Not-so-Royal Flush

Evolution of some of our taken-for-granted products often goes unappreciated, until you look at that product's origins.

Look at Alexander Graham Bell's first telephone, and look at the gadget we have today. It's hard to believe both of them came from the same egg, so to speak.

Visualize if you will Henry Ford's Model T, and compare that to the death mobiles we drive today.

Now take the lid off your toilet tank (you heard me). Look inside.

Why do I have the feeling that today's tank is no different than the very first one ever concocted?

How did evolution bypass the American home toilet?

You ever REALLY look inside a toilet tank? I know it's not the most pleasant of things, but sometimes they do act up. And when you pull off the 500-pound marble top, the task of which is similar to exhuming a body, you'll see a contraption that looks like a prototype---from 1877.

There's a chain in there. And a big, black, bulbous bobbing thing. There's a piece of metal that looks like it came from an erector set. There's a thin rubber disc of some sort. And a small rubbery tube. I'm pretty sure there might be a paper clip in there, too.

The American toilet insides look like something MacGyver might put together under duress.

Can't we, as an industrialized nation on the cutting edge of modern technology, do better?

You open up a toilet tank, and it's like opening a time capsule.

"This, son, is the crude origins of today's modern---what do you mean, that's IT?"

If other things evolved like the toilet, you'd still be lashing your horse to a pole in front of your office building. You'd be reading by candlelight. Movies would still be viewed in nickelodeons.

The funny thing is, the public toilet has been turbo-charged and pimped out.

The public toilet, first of all, dispenses with the archaic tank and its marble slate of a lid.

The public toilet has a handle---and a very powerful one at that. You plunge that thing and the sound and the force make you think that the whole building might be flushed along with your coffee and lunch.

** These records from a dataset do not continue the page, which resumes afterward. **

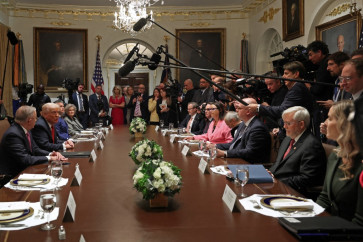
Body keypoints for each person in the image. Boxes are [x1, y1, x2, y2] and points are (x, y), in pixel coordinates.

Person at [316, 101, 363, 226]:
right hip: (333, 225)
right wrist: (307, 219)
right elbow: (325, 198)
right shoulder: (336, 155)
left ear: (345, 124)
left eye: (330, 118)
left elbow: (359, 221)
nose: (325, 122)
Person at [269, 106, 326, 197]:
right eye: (284, 123)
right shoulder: (288, 139)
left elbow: (307, 178)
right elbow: (278, 164)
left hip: (295, 193)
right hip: (278, 187)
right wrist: (269, 174)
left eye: (288, 123)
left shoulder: (311, 145)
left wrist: (276, 181)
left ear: (301, 124)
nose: (284, 127)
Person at [0, 106, 66, 184]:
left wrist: (51, 153)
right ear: (29, 121)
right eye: (35, 118)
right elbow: (26, 159)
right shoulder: (13, 134)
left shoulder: (26, 129)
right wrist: (49, 158)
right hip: (13, 176)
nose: (37, 120)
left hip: (25, 170)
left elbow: (35, 149)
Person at [248, 61, 314, 136]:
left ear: (296, 74)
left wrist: (258, 107)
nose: (283, 76)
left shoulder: (297, 88)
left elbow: (283, 110)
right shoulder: (295, 87)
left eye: (286, 73)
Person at [215, 98, 271, 163]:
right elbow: (233, 144)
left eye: (239, 108)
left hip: (250, 165)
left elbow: (250, 152)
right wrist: (214, 146)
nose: (236, 110)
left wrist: (225, 153)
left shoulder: (258, 128)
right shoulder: (243, 124)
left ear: (248, 111)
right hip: (238, 161)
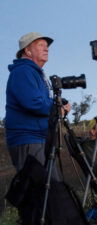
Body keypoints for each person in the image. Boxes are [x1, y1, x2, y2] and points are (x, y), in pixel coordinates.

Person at [5, 32, 70, 174]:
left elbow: (40, 101)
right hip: (28, 139)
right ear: (27, 51)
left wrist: (57, 104)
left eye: (47, 46)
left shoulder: (34, 72)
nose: (46, 49)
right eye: (41, 45)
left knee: (47, 190)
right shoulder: (23, 71)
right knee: (38, 190)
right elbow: (33, 103)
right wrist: (57, 109)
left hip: (37, 139)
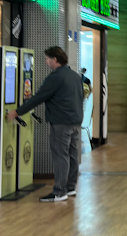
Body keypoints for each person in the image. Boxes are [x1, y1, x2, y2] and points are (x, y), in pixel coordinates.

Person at [8, 46, 84, 203]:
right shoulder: (75, 76)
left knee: (60, 156)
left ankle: (59, 192)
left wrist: (17, 112)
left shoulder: (55, 77)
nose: (46, 62)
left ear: (55, 60)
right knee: (72, 155)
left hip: (61, 123)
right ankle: (70, 187)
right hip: (76, 121)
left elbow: (38, 97)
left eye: (47, 59)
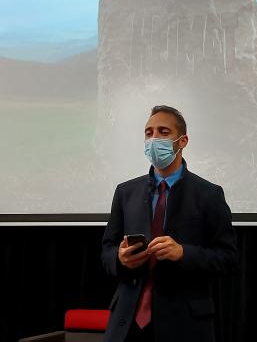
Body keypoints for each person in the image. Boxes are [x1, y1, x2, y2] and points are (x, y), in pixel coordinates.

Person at [101, 105, 238, 342]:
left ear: (182, 141)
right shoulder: (126, 192)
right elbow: (107, 250)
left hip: (184, 324)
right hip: (126, 324)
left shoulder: (208, 194)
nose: (154, 139)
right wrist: (120, 259)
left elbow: (228, 258)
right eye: (148, 133)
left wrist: (183, 253)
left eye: (163, 132)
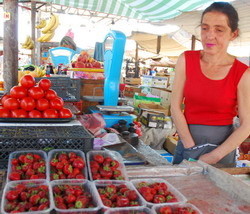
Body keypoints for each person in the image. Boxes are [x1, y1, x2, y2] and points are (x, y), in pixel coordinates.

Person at [171, 2, 250, 165]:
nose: (209, 35)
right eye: (205, 28)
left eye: (219, 30)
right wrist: (190, 147)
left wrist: (214, 156)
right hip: (187, 144)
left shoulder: (242, 73)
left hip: (221, 151)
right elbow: (175, 107)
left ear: (233, 34)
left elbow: (246, 125)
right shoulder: (186, 60)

The public toilet has no tank and therefore doesn't need lag time before you can plunge the handle again. The home toilet has that tank, which has to fill up after every use. You think a watched pot doesn't boil? Try watching a toilet tank fill up. You could get through half the New York City phone book before you are allowed to flush again.

The public toilet flushes and is ready for another flush, immediately. Its handle is so powerful that it scares me. It even feels powerful; it's got that torque push back on it that makes it more than a handle---it's a weapon.

But woe is the home toilet, with its big, clunky tank.


This photo might as well have been taken in 1910 instead of 2010


We're so far behind the times that it sometimes isn't enough to merely flush the home toilet.

"Jiggle the handle!!"

How many times have you heard THAT in your lifetime?

If you are a lifelong American, there's about a 67% chance that you've had to, at least once in your life, jiggle a home toilet handle.

But when you consider the rickety insides of a tank, you can understand why some jiggling is required; those scrap heap parts sometimes need some jiggling to work properly.

I'm continuously amazed at how NOT far we've come in the evolution of the American home toilet. If whomever invented it were to come back to life and see what we're using today, he'd say, "Umm...you could have improved on it. I wouldn't have taken it personally, you know. It was just something I threw together."

We're a chain, an erector set, and a paper clip away from doing our business in the backyard, the way I see it.